More than 82,000 FamilySearch Volunteers “Fuel the Find” for People Worldwide

The following announcement was written by the folks at FamilySearch:

Family Search LogoSALT LAKE CITY UTAH–A total of 82,039 volunteers helped to “Fuel the Find” during FamilySearch’s Worldwide Indexing Event, held August 7-14, 2015. Though short of the goal of 100,000 participants, the effort produced a number of remarkable achievements, among them an 89% increase in non-English language indexing activity. Volunteers produced more than 12.2 million indexed (transcribed) and 2.3 million arbitrated (reviewed) records during the weekly event (See infographic). As with all records indexed by FamilySearch indexing volunteers, those indexed during the global event will be made freely searchable at FamilySearch.org.

For the Worldwide Indexing Event, FamilySearch sought volunteers who could decipher records recorded in a variety of languages, with a focus on French, Italian, Portuguese and Spanish. Volunteers from all over the world exceeded expectations by processing over 2,183,212 non-English records including 1,380,684 in Spanish, 147,568 in Portuguese, 226,734 in French, and 116,835 in Italian.

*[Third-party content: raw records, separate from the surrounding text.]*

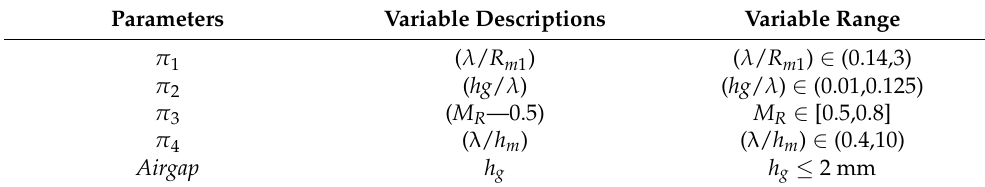
Table 2. Model Calibration Ranges.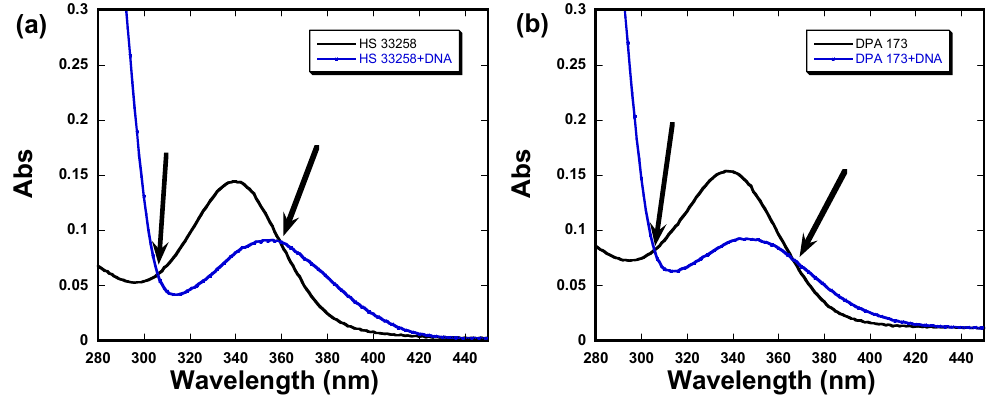
Figure 5. UV-Vis absorption spectra of ( a ) Hoechst 33258 and ( b ) DPA 173 in the presence of C- myc quadruplex. Arrows indicated isobestic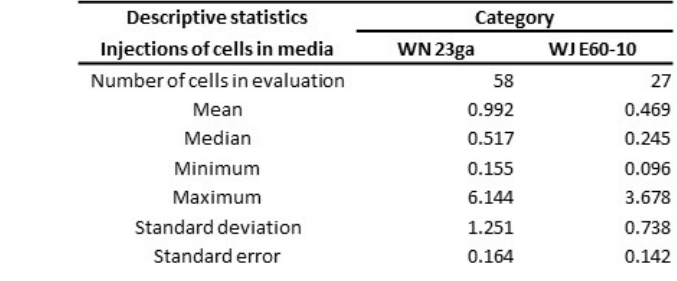
Figure 4. Cellular elasticity after cell injections by WN versus WJ. Boxplots (medians, minimum, maximum) of the stiffness (kPa) measured by atomic force microscopy for WN and WJ-injected pADSCs in capture fluid are depicted. The WN-injected cell monolayers revealed a higher stiffness when compared to the WJ group. Descriptive statistics of Young’s moduli in WN and WJ-injected cells in capture fluid. Medians with minimum and maximum, means, standard deviations and standard errors of the mean of both groups are depicted. *** p < 0.001. Abbreviations: WJ—waterjet, WN—Williams needle.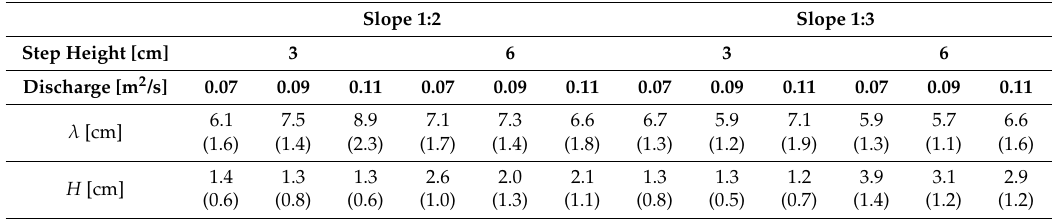
Table 1. Median wavelengths and waveheights extracted from high-speed videos with use of an image processing technique; corresponding median absolute deviations (MAD) given in brackets. Slope 1:2 Slope 1:3 Step Height [cm] 3 6 3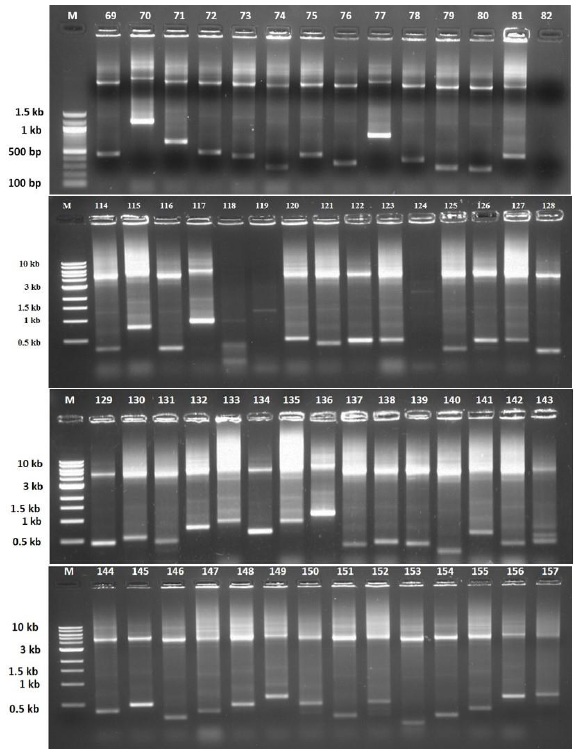
Figure 9. Colony PCR of randomly picked white colonies with universal M13 forward and reverse primers. Out of several colonies screened, sixty-six positive colonies were found to harbor different insert sizes. Lane M is the marker DNA of the indicated size, and Lanes 69–157 are the sixty-six positive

“We are thrilled with the number of people who are fluent in a non-English language who accepted the challenge to index records in that language,” said Courtney Connolly, FamilySearch digital marketing manager. “If volunteers will keep up this rate of non-English indexing and arbitration, we’ll soon see people everywhere experiencing the same success in finding their ancestors that English-language researchers enjoy.”

The #FueltheFind name is derived from the way indexing helps people find family information in collections of searchable historical records online. Indexed records are like the fuel that gives genealogical search engines like FamilySearch.org the power to connect people to their missing ancestors. Committed FamilySearch volunteers online know that every name they index adds another drop of precious fuel that can help someone else discover the missing members of their family tree and learn their stories.

This year’s week-long event had an international focus. Most online indexing volunteers are native English speakers and lean toward indexing English language record collections. Currently FamilySearch.org offers twenty times more searchable records in English than in all other languages combined. “There is a huge and growing need for English speakers who are fluent in a second language, and native speakers of non-English languages to learn how to index. Tens of thousands of new volunteers are needed to keep up with the opportunity to index the world’s records,” said Connolly.

FamilySearch heartily thanks all of the volunteers for their contributions and dedication and encourages anyone interested in participating to join the ongoing indexing initiative at FamilySearch.org/Indexing.

ABOUT FAMILYSEARCH

FamilySearch International is the largest genealogy organization in the world. Millions of people use FamilySearch records, resources, and services to learn more about their family history. To help in this great pursuit, FamilySearch and its predecessors have been actively gathering, preserving, and sharing genealogical records worldwide for over 100 years. FamilySearch is a nonprofit organization sponsored by The Church of Jesus Christ of Latter-day Saints. Guests may access FamilySearch services and resources free online at FamilySearch.org or through over 4,600 family history centers in 132 countries, including the renowned Family History Library in Salt Lake City, Utah.

One Comment

I’m indexing beginning-level French marriage and death records from Toulousse. The batch reportedly also contains birth records and wasn’t fully indexed as of a couple of days ago. I’ll keep at it. With my first batch of approximately 48 records and trying to get used to the software, let alone being reintroduced to reading French cursive writing, it took me two hours to get through it. After about five batches, I’m down to forty-five minutes to an hour per each. I’ve also discovered that I can Google French abbreviations and get a quick translation with explanations of when they’re used.

I’ll do intermediate and/or advanced English language records when the beginning French ones give out.

I’m only saying this to encourage others to try it. If a batch looks too complicated, you can always hand it back electronically; doing so doesn’t hurt anything. I would strongly suggest that you try the first few batches at a Family History Center so you’ll have on-hand helpers whenever you need them. Now I’m doing it at home. At first that threw me too because I didn’t understand I needed to get an app downloaded to my laptop in order for me to begin. In frustration I called FamilySearch (1-866-406-1830) to ask why I couldn’t do the work at home, and the nice guy on the phone walked me through getting the app installed with an icon on my desktop that works just like the ones at the Centers. In other words, it’s not a scary proposition for me anymore. It’s actually kind of fun.